I HAD NO desire to return my gold to that safe. If I can’t get to it then what’s the point of owning jewellery! If I can’t do the back-and-forward then jewels and chains won’t get worn. They’re staying on my wrist and neck permanent. I said so with some purse-banging words. You warned me about sinks and the toilet. I’d dealt with sinks and toilets all my life and wasn’t about to start losing jewels down them now. I sat in my chair for The Bold and the Beautiful but my eyes admired my wrist and my neck. I watched shine from my jewellery not the television.
How could I be so sunny if bereaved? You said that and left it there. You didn’t nag. You didn’t say, ‘Cry more’ or ‘Grieve harder—your husband just died,’ though you wanted to. ‘Do not act as if death has given me, his wife, a promotion.’ That’s what you thought. In my chair as if I now was head of business, free to show my jewels and overturn Twinkle’s meddling. If I want the keys to the balcony I will get them, I declared. If I want my chequebook I will have it. I am boss of me. You’re not. I have the purse strings. I’m a well-heeled woman, aren’t I? I have not done the sums for a…for a while. I won’t be told what to do or feel.
Open the balcony, I said. Open it. I’ll do it myself. I’ll work the back-and-forward. No, you do it. Go on, I said, do it. The key. I wanted my chequebook too. Do the back-and-forward. Now, I said. Now.
You did. You opened the balcony. I sat on the banana seat. I put my legs up and stretched. I got cold from the shade and the oaf blowing. I went back inside for the television.
Did you wish me dead instead of Twinkle? Of course you did. I asked you. I was glad I asked. I could tell your No was Yes. There wasn’t frowning in your No. There wasn’t kneeling to promise No, No. I was filling with watching you. Far from filled enough to empty out.
‘I wish, I wish…you dead not my Twinkle. Him here. Not you.’ I said it for the cruelty. We were even now. Your No-Yes—I was even. I nodded my win. I snubbed you for the television. I slept and dreamt I married the parson. I told you later. You said you wish I had too. I might have been a—
You did not finish saying. Then you did say. You said you might have been a normal man, not you. Parson parts in you to balance the me.
You went to your room and wailed. I heard. I cupped my hands and caught my teardrop. I went to show you. Look. You said it was dribble. I said no, a tear just like yours. There were more in my lap. You wailed, ‘It’s just dribbling!’

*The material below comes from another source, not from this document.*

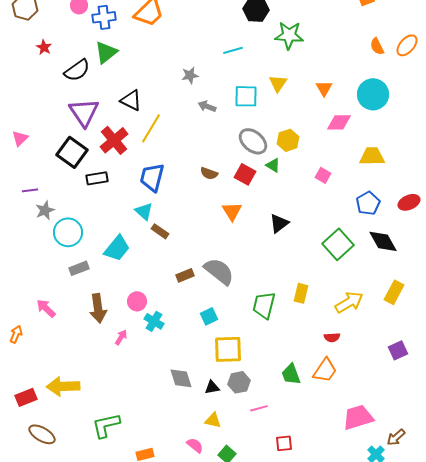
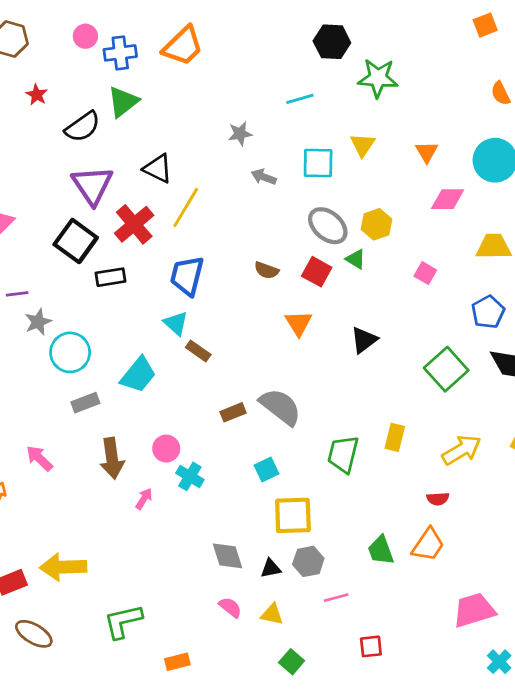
pink semicircle: (195, 445) -> (230, 607), moved

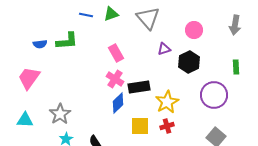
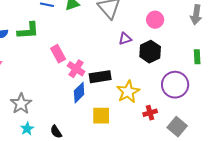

Twinkle and you schemed and sniped. Him saying I’d lost my wiring. I still had wiring. Him dead and still sniping from his blood in you. So said my wiring. I said tears and you said dribble. I’ve got the purse strings, I boasted. I’ve got plans. Plenty of fish in the oaf-sea. I think I’ll marry again soon. I’m going to get new furniture. I’ll tell my new man—make me happy or else, and don’t dare touch my purse strings.